Kaufman was 90 years old when his first book, Bowl of Cherries, appeared in 2007. The Baltimore native, who also created Mr. Magoo and got an Oscar nomination for his Bad Day at Black Rock screenplay, passed away last year, and this hardboiled follow-up was published posthumously. In it, Jack Hopkins—yes, Kaufman was a JHU grad—sells real estate, beds femme fatales, and navigates a sea of dead bodies that would make Hammett and Chandler lose their liquid lunches. The writing is crisp and the pace is brisk, but Misadventure isn’t essential noir, though it could make for an interesting film. Too bad Kaufman isn’t around to write the screenplay.
Paul Chan (editor)
Waiting for Godot in New Orleans: A Field Guide (Creative Time)
Three years ago, I read a piece in The New York Times about a production of Beckett’s Waiting for Godot staged in New Orleans’ devastated Ninth Ward—which, post-Katrina, seemed like an appropriate setting. Curious, I searched YouTube but found nothing about the production, which was spearheaded by artist Paul Chan and starred The Wire’s Wendell Pierce. This book remedies the dearth of documentation. Put together by Chan, it tells how the unlikely production came to be, and provides an extraordinary account of the grassroots work that framed it. To their credit, Chan and his cohorts didn’t just drop in, mount the play, and split. Instead, they attended community meetings, organized potluck dinners, taught classes, and raised money for relief efforts.
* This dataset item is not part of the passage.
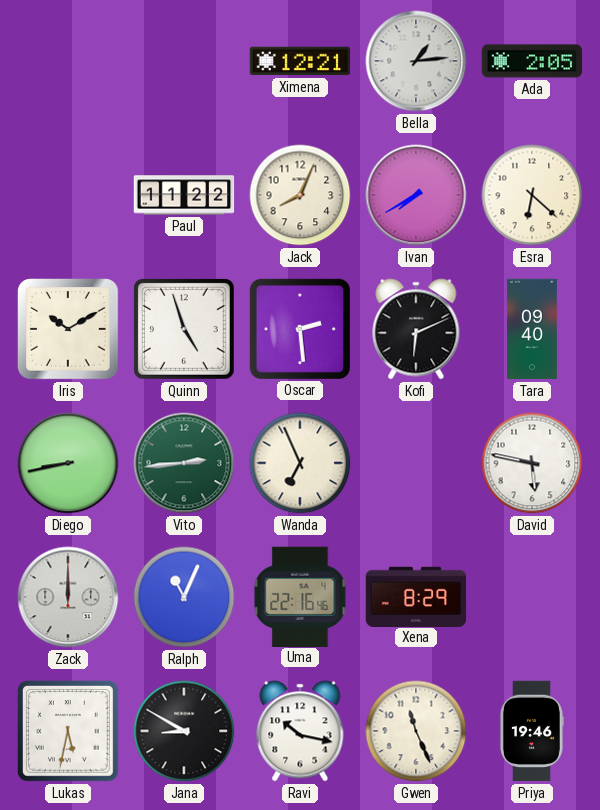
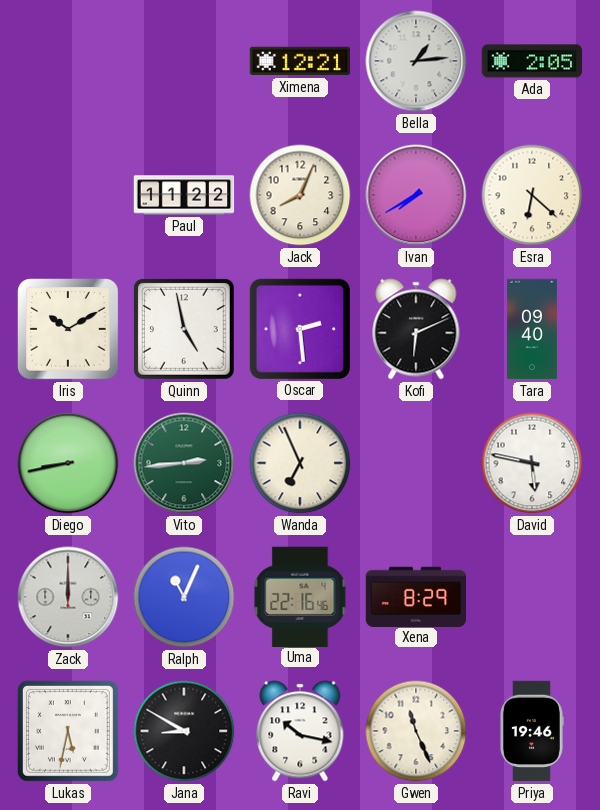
Quinn: 4:57 -> 4:58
In fact, they staged Godot only after they were certain of making a positive impact in the area. This thoroughly illuminating book shows how they did it, and, as its subtitle implies, provides useful information (and inspiration) for anyone interested in creating meaningful community art.
Dr. Clara Small & Rev. David Briddell
“Men of Color, To Arms!” (Arcadia)
In this meticulously researched volume, Small and Briddell document the Civil War service of African Americans living on the Eastern Shore. Focusing on Worcester and Somerset counties, they list the names of more than 1,200 black soldiers who fought for the Union and provide historical context that richly underscores the significance of their war service. Because this book is more of a starting point than a definitive document, I hope others will use it as a catalyst for further research on this important aspect of local history.